Tableau des principaux motifs légitimes :
| Motif | Justificatifs | Indemnisation |
|---|---|---|
| Suivre conjoint muté | Livret de famille + contrat conjoint | Immédiate |
| Non-paiement salaire | Jugement prud’homal | Immédiate |
| Victime violences | Plainte + changement résidence | Immédiate |
| Fin CDD <65 jours puis démission | Attestation France Travail | Après 4 mois sinon |
L’Unédic précise : inscrivez-vous à France Travail dans les 7 jours post-démission avec formulaire U2 pour export de droits. En 2025, 250 000 démissions légitimes ont été validées.
Pièges à éviter : démissions nulles ou abusives
Une démission sous pression ou ambiguë s’annule.
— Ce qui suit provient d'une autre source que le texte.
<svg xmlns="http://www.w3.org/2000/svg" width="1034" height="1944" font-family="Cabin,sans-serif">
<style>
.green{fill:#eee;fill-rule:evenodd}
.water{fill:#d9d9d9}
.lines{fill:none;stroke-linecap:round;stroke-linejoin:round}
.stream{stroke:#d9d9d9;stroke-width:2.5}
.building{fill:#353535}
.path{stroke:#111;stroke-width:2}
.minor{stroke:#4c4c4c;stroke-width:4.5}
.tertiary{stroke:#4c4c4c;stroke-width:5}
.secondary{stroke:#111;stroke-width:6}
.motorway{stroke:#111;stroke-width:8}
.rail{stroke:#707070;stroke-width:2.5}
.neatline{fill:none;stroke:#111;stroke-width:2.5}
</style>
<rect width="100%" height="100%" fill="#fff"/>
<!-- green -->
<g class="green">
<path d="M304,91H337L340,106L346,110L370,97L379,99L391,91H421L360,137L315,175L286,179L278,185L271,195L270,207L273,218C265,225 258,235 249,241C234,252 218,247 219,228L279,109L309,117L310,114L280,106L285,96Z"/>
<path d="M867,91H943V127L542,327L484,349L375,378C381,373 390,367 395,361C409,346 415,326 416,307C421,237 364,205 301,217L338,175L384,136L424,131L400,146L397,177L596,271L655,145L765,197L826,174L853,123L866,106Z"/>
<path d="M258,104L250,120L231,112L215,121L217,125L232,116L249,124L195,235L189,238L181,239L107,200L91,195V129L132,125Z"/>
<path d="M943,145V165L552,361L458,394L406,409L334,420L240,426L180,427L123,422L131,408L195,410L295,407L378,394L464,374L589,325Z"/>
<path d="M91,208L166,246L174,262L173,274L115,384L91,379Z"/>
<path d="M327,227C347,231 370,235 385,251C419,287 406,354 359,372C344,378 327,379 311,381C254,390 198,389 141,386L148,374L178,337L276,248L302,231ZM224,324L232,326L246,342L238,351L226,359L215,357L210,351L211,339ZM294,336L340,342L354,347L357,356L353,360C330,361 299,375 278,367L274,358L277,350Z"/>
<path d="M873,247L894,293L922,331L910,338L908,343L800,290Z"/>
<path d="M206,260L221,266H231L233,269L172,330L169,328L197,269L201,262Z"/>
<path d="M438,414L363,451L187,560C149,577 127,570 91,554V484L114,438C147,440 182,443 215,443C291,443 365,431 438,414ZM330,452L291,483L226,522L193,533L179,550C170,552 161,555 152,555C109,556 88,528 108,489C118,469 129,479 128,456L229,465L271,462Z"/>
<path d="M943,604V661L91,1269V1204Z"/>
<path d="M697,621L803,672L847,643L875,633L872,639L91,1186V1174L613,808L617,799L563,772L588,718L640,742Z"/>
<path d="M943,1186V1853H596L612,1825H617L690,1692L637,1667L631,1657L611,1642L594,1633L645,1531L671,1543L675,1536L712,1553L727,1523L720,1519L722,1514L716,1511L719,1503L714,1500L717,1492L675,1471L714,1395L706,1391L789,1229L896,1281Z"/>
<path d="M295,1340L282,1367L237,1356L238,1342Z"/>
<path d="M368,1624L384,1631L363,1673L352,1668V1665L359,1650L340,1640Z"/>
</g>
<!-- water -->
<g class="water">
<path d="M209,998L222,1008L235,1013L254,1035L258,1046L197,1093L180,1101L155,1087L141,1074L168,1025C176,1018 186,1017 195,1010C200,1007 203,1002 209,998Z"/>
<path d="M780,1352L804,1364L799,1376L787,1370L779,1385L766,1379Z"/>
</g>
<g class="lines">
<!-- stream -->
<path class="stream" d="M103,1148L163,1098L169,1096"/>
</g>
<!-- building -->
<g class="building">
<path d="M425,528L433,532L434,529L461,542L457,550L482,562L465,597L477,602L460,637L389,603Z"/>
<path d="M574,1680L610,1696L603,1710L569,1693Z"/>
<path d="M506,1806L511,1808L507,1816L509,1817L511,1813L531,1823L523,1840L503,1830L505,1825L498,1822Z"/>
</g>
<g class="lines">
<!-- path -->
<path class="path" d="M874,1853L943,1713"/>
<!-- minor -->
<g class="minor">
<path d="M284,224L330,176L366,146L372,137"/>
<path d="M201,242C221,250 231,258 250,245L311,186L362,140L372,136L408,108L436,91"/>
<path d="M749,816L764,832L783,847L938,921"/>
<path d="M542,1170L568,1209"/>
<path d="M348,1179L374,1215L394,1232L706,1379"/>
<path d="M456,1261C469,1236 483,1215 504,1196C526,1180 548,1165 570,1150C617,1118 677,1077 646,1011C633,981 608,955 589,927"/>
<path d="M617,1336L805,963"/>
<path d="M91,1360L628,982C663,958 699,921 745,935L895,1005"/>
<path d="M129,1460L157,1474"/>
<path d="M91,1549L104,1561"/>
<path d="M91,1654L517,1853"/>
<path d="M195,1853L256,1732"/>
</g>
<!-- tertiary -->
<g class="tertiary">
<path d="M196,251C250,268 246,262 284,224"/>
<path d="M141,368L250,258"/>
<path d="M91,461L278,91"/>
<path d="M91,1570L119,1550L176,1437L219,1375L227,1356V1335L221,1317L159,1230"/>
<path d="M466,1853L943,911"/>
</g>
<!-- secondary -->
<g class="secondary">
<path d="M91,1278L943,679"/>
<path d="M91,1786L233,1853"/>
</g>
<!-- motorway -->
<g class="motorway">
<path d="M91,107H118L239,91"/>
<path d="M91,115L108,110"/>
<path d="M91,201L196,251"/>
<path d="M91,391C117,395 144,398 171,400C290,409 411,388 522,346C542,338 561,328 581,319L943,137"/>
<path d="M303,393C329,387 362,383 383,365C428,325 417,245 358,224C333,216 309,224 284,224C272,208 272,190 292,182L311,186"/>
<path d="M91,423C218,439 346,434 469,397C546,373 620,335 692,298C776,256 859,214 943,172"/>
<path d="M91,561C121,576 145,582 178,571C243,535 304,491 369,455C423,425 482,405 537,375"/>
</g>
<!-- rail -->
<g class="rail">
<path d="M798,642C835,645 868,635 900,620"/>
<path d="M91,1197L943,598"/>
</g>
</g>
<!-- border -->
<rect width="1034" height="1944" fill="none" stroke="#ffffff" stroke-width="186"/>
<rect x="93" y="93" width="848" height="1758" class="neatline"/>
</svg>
L’article L1237-2 du Code du travail permet à l’employeur de réclamer des dommages si la démission cause préjudice : départ sans préavis coûte 5 000 euros en moyenne, d’après les juridictions prud’homales 2024. Exemple : démission pour faute grave de l’employeur requalifiée en prise d’acte, avec indemnités chômage et dommages.
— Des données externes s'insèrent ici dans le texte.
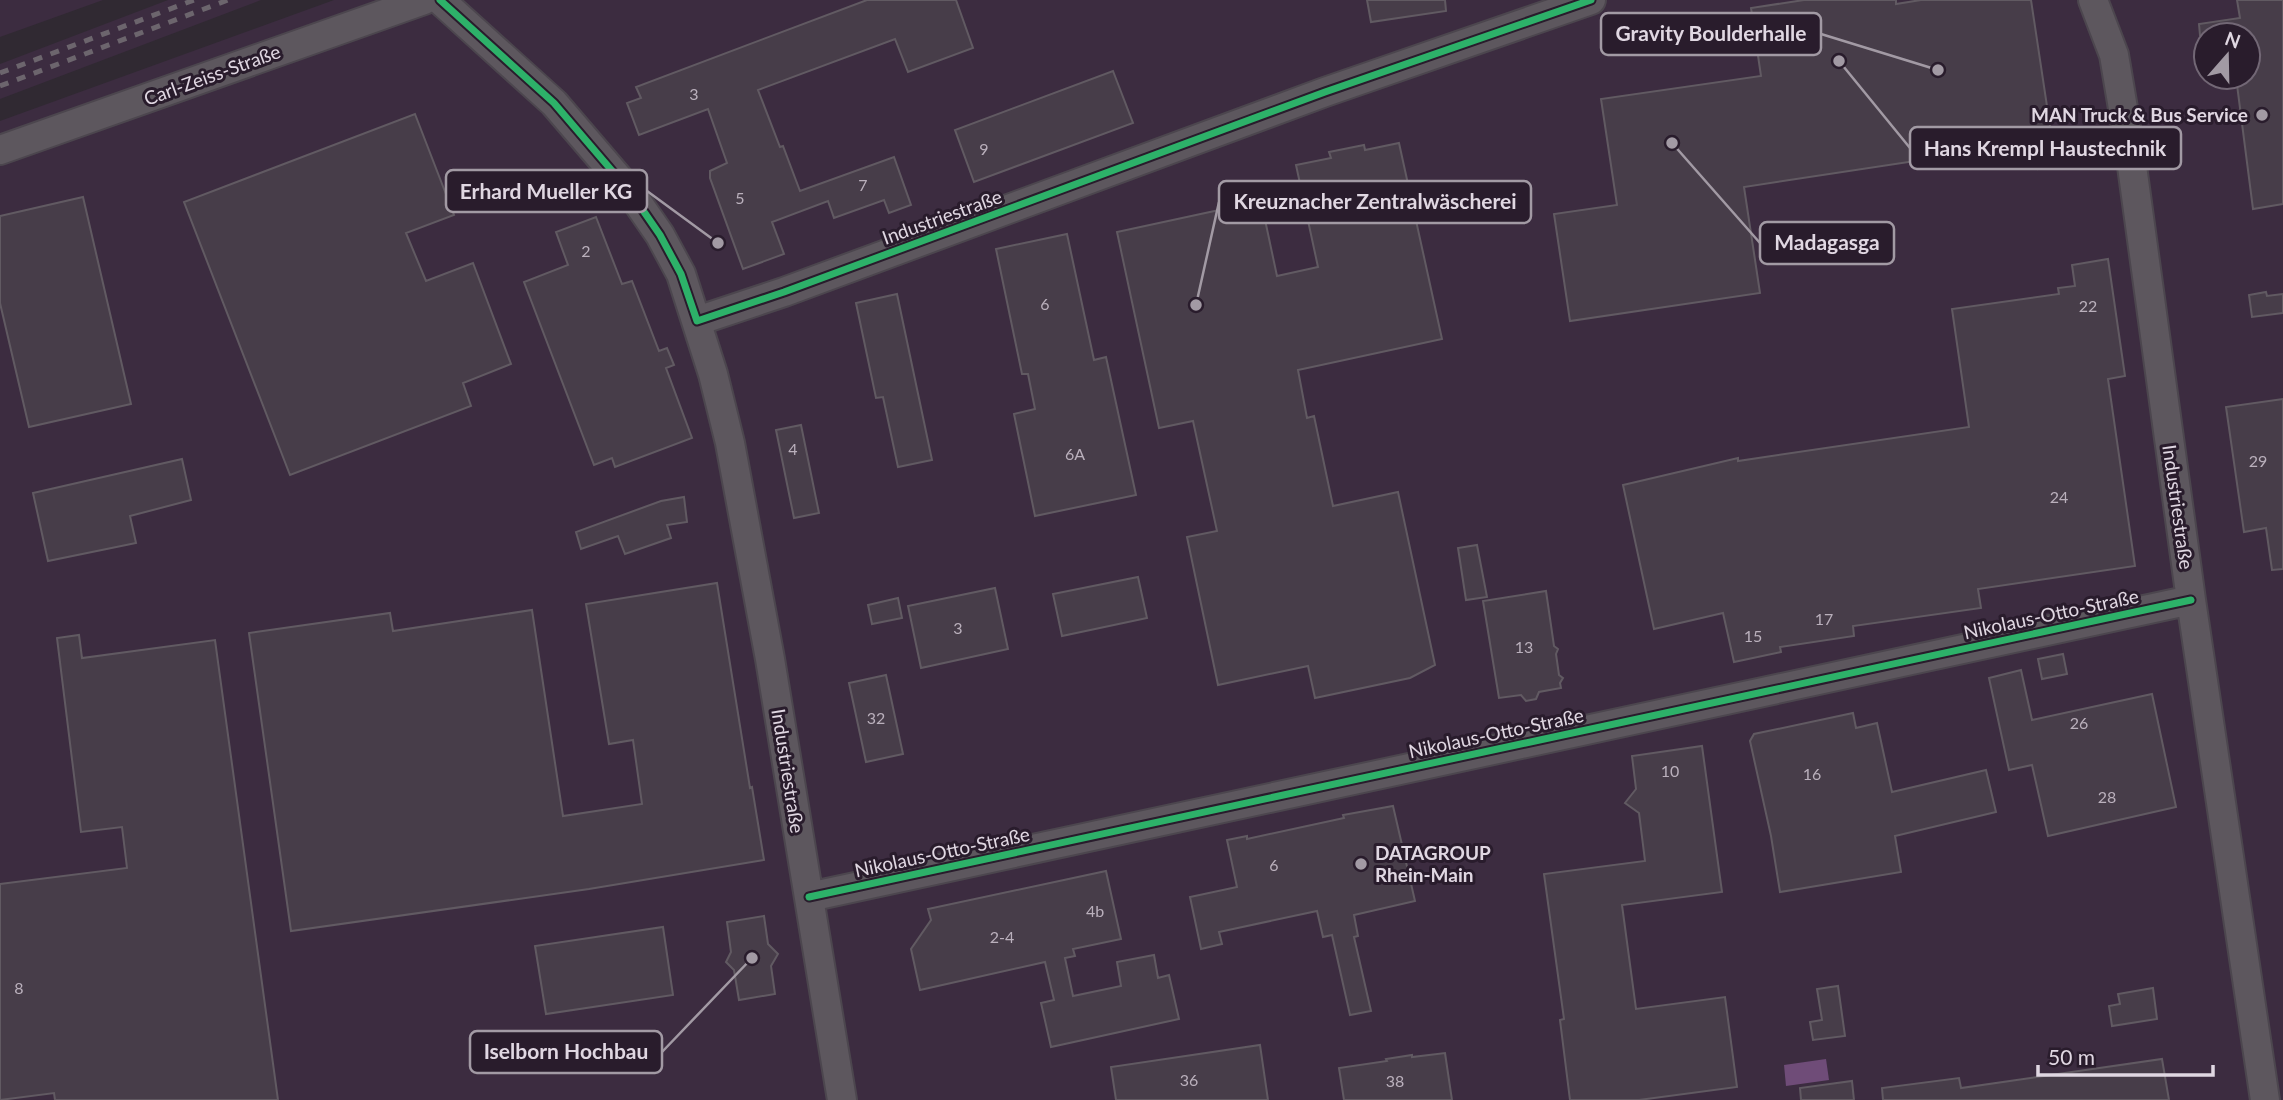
<svg xmlns="http://www.w3.org/2000/svg" width="2283" height="1100" font-family="Lato,sans-serif">
	<rect width="100%" height="100%" fill="#302932"/>
	<path fill="#3c2c40" fill-rule="evenodd" d="M0 0H103L0 37Z
		M168 0H261L0 99V64Z
		M334 0H2283V1100H0V121ZM2206 35H2248V77H2206Z"/>
	<path fill="#6f4c78" d="M1826 1059 1829 1080 1786 1086 1784 1065Z"/>
	<path fill="#473d49" stroke="#615a62" stroke-width="2" d="M867 0H956L973 48 908 72 895 39 758 90 780 147 783 146 800 191 894 157 911 205 889 213 884 200 834 218 828 201 772 222 784 254 743 269 710 178V171L727 163 708 109 639 135 627 103 641 98 636 87Z
		M1367 0H1445L1446 11 1371 22Z
		M1804 0H1896V4L1921 0H2031L2056 166 2038 169 2034 143 1744 187 1760 293 1570 321 1554 214 1617 205 1601 99 1761 76 1751 8Z
		M2237 0H2283V204L2253 209 2236 77H2248V35H2200L2199 24 2240 18Z
		M1113 71 1133 123 974 182 955 130Z
		M415 114 454 215 406 233 426 281 473 263 511 364 463 383 471 406 290 475 184 202Z
		M1399 143 1442 339 1298 370 1307 418 1314 416 1333 506 1398 492 1435 665 1410 678 1315 698 1308 666 1218 685 1187 537 1217 531 1193 421 1159 428 1117 232 1261 201 1277 276 1318 267 1296 165 1331 158 1329 152 1364 145 1365 150Z
		M83 197 131 404 29 427 0 303V216Z
		M596 217 622 284 632 281 659 351 667 348 674 365 666 368 692 438 615 467 612 458 594 465 524 282 568 265 556 232Z
		M1067 234 1094 360 1106 357 1136 495 1035 516 1014 414 1035 409 1028 374H1022L996 249Z
		M2108 259 2125 376 2108 379 2135 566 1978 589 1981 608 1853 626 1854 636 1780 647 1781 652 1734 662 1723 613 1654 629 1623 485 1738 458V461L1969 427 1952 309 2059 294 2058 288 2075 286 2072 265Z
		M2266 292 2267 296 2283 294V313L2252 317 2249 295Z
		M897 294 932 460 898 467 883 397 876 398 856 303Z
		M2283 399V569L2272 570 2266 528 2244 532 2226 407Z
		M801 425 819 513 794 518 776 430Z
		M182 459 191 500 130 516 136 543 48 561 33 493Z
		M684 497 687 522 667 525 671 538 625 554 618 536 581 549 576 532 661 501Z
		M1477 545 1487 597 1466 600 1458 548Z
		M1138 577 1147 618 1062 636 1053 594Z
		M717 583 750 788 752 787 764 860 589 889 291 931 249 633 390 613 393 631 532 610 563 816 642 804 633 740 609 744 586 604Z
		M995 588 1008 649 921 668 908 606Z
		M1546 591 1554 646 1558 649 1556 654 1559 675 1563 678 1560 683 1561 688 1539 692 1536 699 1526 701 1521 695 1499 698 1483 601Z
		M898 598 902 618 872 624 868 605Z
		M79 635 82 658 215 640 278 1100H55L54 1093 0 1100V884L127 868 122 827 81 832 57 638Z
		M2063 654 2067 674 2042 679 2038 659Z
		M2021 670 2032 720 2152 694 2176 807 2048 836 2032 765 2009 770 1989 678Z
		M886 675 903 754 866 762 849 683Z
		M1853 713 1856 728 1877 723 1892 792 1986 770 1996 812 1895 836 1901 872 1780 892 1771 836 1750 741 1754 734Z
		M1702 746 1722 892 1622 905 1636 1009 1725 997 1737 1087 1639 1100H1570L1560 1020 1564 1019 1544 874 1645 861 1639 813 1625 803 1636 789 1632 756Z
		M1393 806 1415 901 1354 915 1358 936 1354 937 1371 1011 1350 1015 1332 935 1323 937 1317 911 1219 932 1222 944 1201 949 1190 897 1237 887 1227 840 1247 836V839L1344 818 1343 815Z
		M1106 871 1121 939 1073 949 1075 956 1065 958 1073 996 1121 986 1117 962 1154 955 1158 978 1169 975 1179 1019 1051 1047 1041 1003 1054 1000 1045 962 920 990 911 949 931 920 928 909Z
		M764 916 768 944 778 954 771 966 775 994 739 1000 734 970 726 962 731 952 727 922Z
		M663 927 673 995 546 1014 535 946Z
		M1838 986 1845 1036 1813 1040 1810 1022 1822 1020 1817 989Z
		M2153 988 2157 1019 2112 1026 2109 1006 2120 1004 2118 994Z
		M1260 1045 1268 1100H1116L1111 1067Z
		M1445 1053 1452 1100H1344L1339 1068 1387 1061 1386 1059 1412 1055V1057Z
		M2162 1059 2169 1100H1883L1882 1088 1959 1078 1961 1088Z
		M1852 1081 1854 1100H1801L1800 1088Z"/>
	<g fill="none" stroke-linecap="round" stroke-linejoin="round">
		<defs>
			<path id="minor" d="M440 0 554 103 631 193 660 235 681 274 713 374 730 443 770 659 842 1100
				M2093 0 2114 55 2129 144 2191 600 2265 1100
				M0 150 424 0
				M697 321 784 292 1325 92 1591 0
				M809 897 2191 600"/>
		</defs>
		<use href="#minor" stroke="#4c464e" stroke-width="32"/>
		<use href="#minor" stroke="#5d575e" stroke-width="28"/>
		<path stroke="#6c656d" stroke-width="5" stroke-dasharray="9 9" stroke-linecap="butt" d="M0 73 194 0
			M0 86 228 0"/>
		<defs>
			<path id="cycleway" d="M440 0 554 103 631 193 660 235 681 274 697 321 784 292 1325 92 1591 0
				M809 897 2191 600"/>
		</defs>
		<use href="#cycleway" stroke="#291c2c" stroke-width="11"/>
		<use href="#cycleway" stroke="#2db169" stroke-width="7"/>
	</g>
	<g fill="#a29aa4" stroke="#291c2c" stroke-width="2.5">
		<circle cx="2262" cy="115" r="7"/>
		<circle cx="1361" cy="864" r="7"/>
	</g>
	<g text-anchor="middle" stroke-width="6" stroke-linejoin="round" paint-order="stroke">
		<g font-size="16" fill="#bab0bc">
			<text x="694" y="100">3</text>
			<text x="984" y="155">9</text>
			<text x="863" y="191">7</text>
			<text x="740" y="204">5</text>
			<text x="586" y="257">2</text>
			<text x="1045" y="310">6</text>
			<text x="2088" y="312">22</text>
			<text x="793" y="455">4</text>
			<text x="1075" y="460">6A</text>
			<text x="2258" y="467">29</text>
			<text x="2059" y="503">24</text>
			<text x="1824" y="625">17</text>
			<text x="958" y="634">3</text>
			<text x="1753" y="642">15</text>
			<text x="1524" y="653">13</text>
			<text x="876" y="724">32</text>
			<text x="2079" y="729">26</text>
			<text x="1670" y="777">10</text>
			<text x="1812" y="780">16</text>
			<text x="2107" y="803">28</text>
			<text x="1274" y="871">6</text>
			<text x="1095" y="917">4b</text>
			<text x="1002" y="943">2-4</text>
			<text x="19" y="994">8</text>
			<text x="1189" y="1086">36</text>
			<text x="1395" y="1087">38</text>
		</g>
		<g font-size="19" fill="#e0d7e2" stroke="#291c2c">
			<text transform="translate(212 75) rotate(-20)" y="7">Carl-Zeiss-Straße</text>
			<text transform="translate(942 217) rotate(-20)" y="7">Industriestraße</text>
			<text transform="translate(2178 507) rotate(82)" y="7">Industriestraße</text>
			<text transform="translate(2051 614) rotate(-12)" y="7">Nikolaus-Otto-Straße</text>
			<text transform="translate(1496 733) rotate(-12)" y="7">Nikolaus-Otto-Straße</text>
			<text transform="translate(788 771) rotate(81)" y="7">Industriestraße</text>
			<text transform="translate(942 852) rotate(-12)" y="7">Nikolaus-Otto-Straße</text>
		</g>
		<g font-size="19" font-weight="bold" fill="#e0d7e2" stroke="#291c2c" text-anchor="end">
			<text x="2248" y="122">MAN Truck &amp; Bus Service</text>
			<text x="1375" y="860" text-anchor="start">DATAGROUP<tspan x="1375" dy="22">Rhein-Main</tspan></text>
		</g>
	</g>
	<path fill="none" stroke="#a29aa4" stroke-width="2.5" d="M1938 70L1821 34M1839 61L1910 148M718 243L647 191M1196 305L1219 202M1672 143L1760 243M752 958L662 1052"/>
	<g fill="#a29aa4" stroke="#291c2c" stroke-width="2.5">
		<circle cx="1938" cy="70" r="7"/>
		<circle cx="1839" cy="61" r="7"/>
		<circle cx="718" cy="243" r="7"/>
		<circle cx="1196" cy="305" r="7"/>
		<circle cx="1672" cy="143" r="7"/>
		<circle cx="752" cy="958" r="7"/>
	</g>
	<g fill="#291c2c" stroke="#a29aa4" stroke-width="2.5">
		<rect x="1601" y="13" width="220" height="42" rx="7"/>
		<rect x="1910" y="127" width="271" height="42" rx="7"/>
		<rect x="446" y="170" width="201" height="42" rx="7"/>
		<rect x="1219" y="181" width="312" height="42" rx="7"/>
		<rect x="1760" y="222" width="134" height="42" rx="7"/>
		<rect x="470" y="1031" width="192" height="42" rx="7"/>
	</g>
	<g font-size="21" text-anchor="middle" font-weight="bold" fill="#e0d7e2">
		<text x="1711" y="41">Gravity Boulderhalle</text>
		<text x="2045" y="156">Hans Krempl Haustechnik</text>
		<text x="546" y="199">Erhard Mueller KG</text>
		<text x="1375" y="209">Kreuznacher Zentralwäscherei</text>
		<text x="1827" y="250">Madagasga</text>
		<text x="566" y="1059">Iselborn Hochbau</text>
	</g>
	<g transform="translate(2227 56) rotate(20)"><circle r="33" fill="#291c2c" stroke="#726775" stroke-width="2"/>
	<path d="M0-5L12 26L0 18L-12 26Z" fill="#a29aa4"/>
	<text y="-10" font-size="19" font-weight="bold" text-anchor="middle" fill="#e0d7e2">N</text>
	</g>
	<path d="M2038 1065v10h175v-10" fill="none" stroke="#e0d7e2" stroke-width="3.5"/>
	<text x="2048" y="1065" font-size="21" fill="#e0d7e2" stroke="#291c2c" stroke-width="5" paint-order="stroke">50 m</text>
</svg>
Pour CDD, la démission reste rare : article L1243-2 autorise la rupture avec CDI en main ou accord employeur. Lefebvre-Dalloz note que les tribunaux rejettent 20 % des démissions contestées pour manque de clarté. Vérifiez votre convention : certaines prévoient une indemnité si vous partez pour un meilleur emploi.
Conséquences financières : solde de tout compte et chômage
À la fin du préavis, l’employeur convoque à un entretien préalable et délivre le solde : salaire dû, congés payés, certificat Assedic. Pas d’indemnité de licenciement. Pour le chômage, une démission standard impose 112 jours d’attente (4 mois). Open Lefebvre-Dalloz calcule : un salaire de 3 000 euros brut perd 12 000 euros sans PARE (report possible).
France Travail indemnise à 57 % du salaire journalier de référence après carence. En 2026, allocation moyenne : 1 200 euros/mois. Demandez le PARE dans les 4 mois pour reporter.
Modèles de lettre adaptés à chaque situation
Service-public.fr fournit un modèle basique. Pour dispense : ajoutez « Je sollicite une dispense d’exécution du préavis. » Michael Page propose pour cadre : mentionnez la date de dernier jour. Shine.fr offre un générateur gratuit : personnalisez avec date d’entrée et préavis.
Exemple avec demande de dispense : « Par la présente, je démissionne de mon poste de développeur logiciel depuis le 1er janvier 2023. Préavis d’un mois jusqu’au 15 juillet 2026, sous réserve de votre dispense. »
Travail-industrie.com met à jour ses modèles annuellement : utilisez-les pour conventions spécifiques.
Après la démission : démarches et recours
Inscrivez-vous à France Travail le lendemain du dernier jour travaillé. Recevez attestation employeur et solde dans les 30 jours. Litige ? Saisissez les prud’hommes dans les 12 mois. Le bureau de jugement statue en un mois sur la qualification, per Code du travail L1451-1.
En 2025, 45 000 affaires de rupture ont abouti à des requalifications, majoritairement pour démissions mal ficelées. Conservez tous documents : cela débloque 80 % des indemnisations.
La démission CDI s’exécute en respectant préavis et forme écrite. Une lettre claire protège le salarié et évite les 4 mois sans chômage. Vérifiez votre convention et envoyez en LRAR : ces étapes transforment un risque en sortie maîtrisée.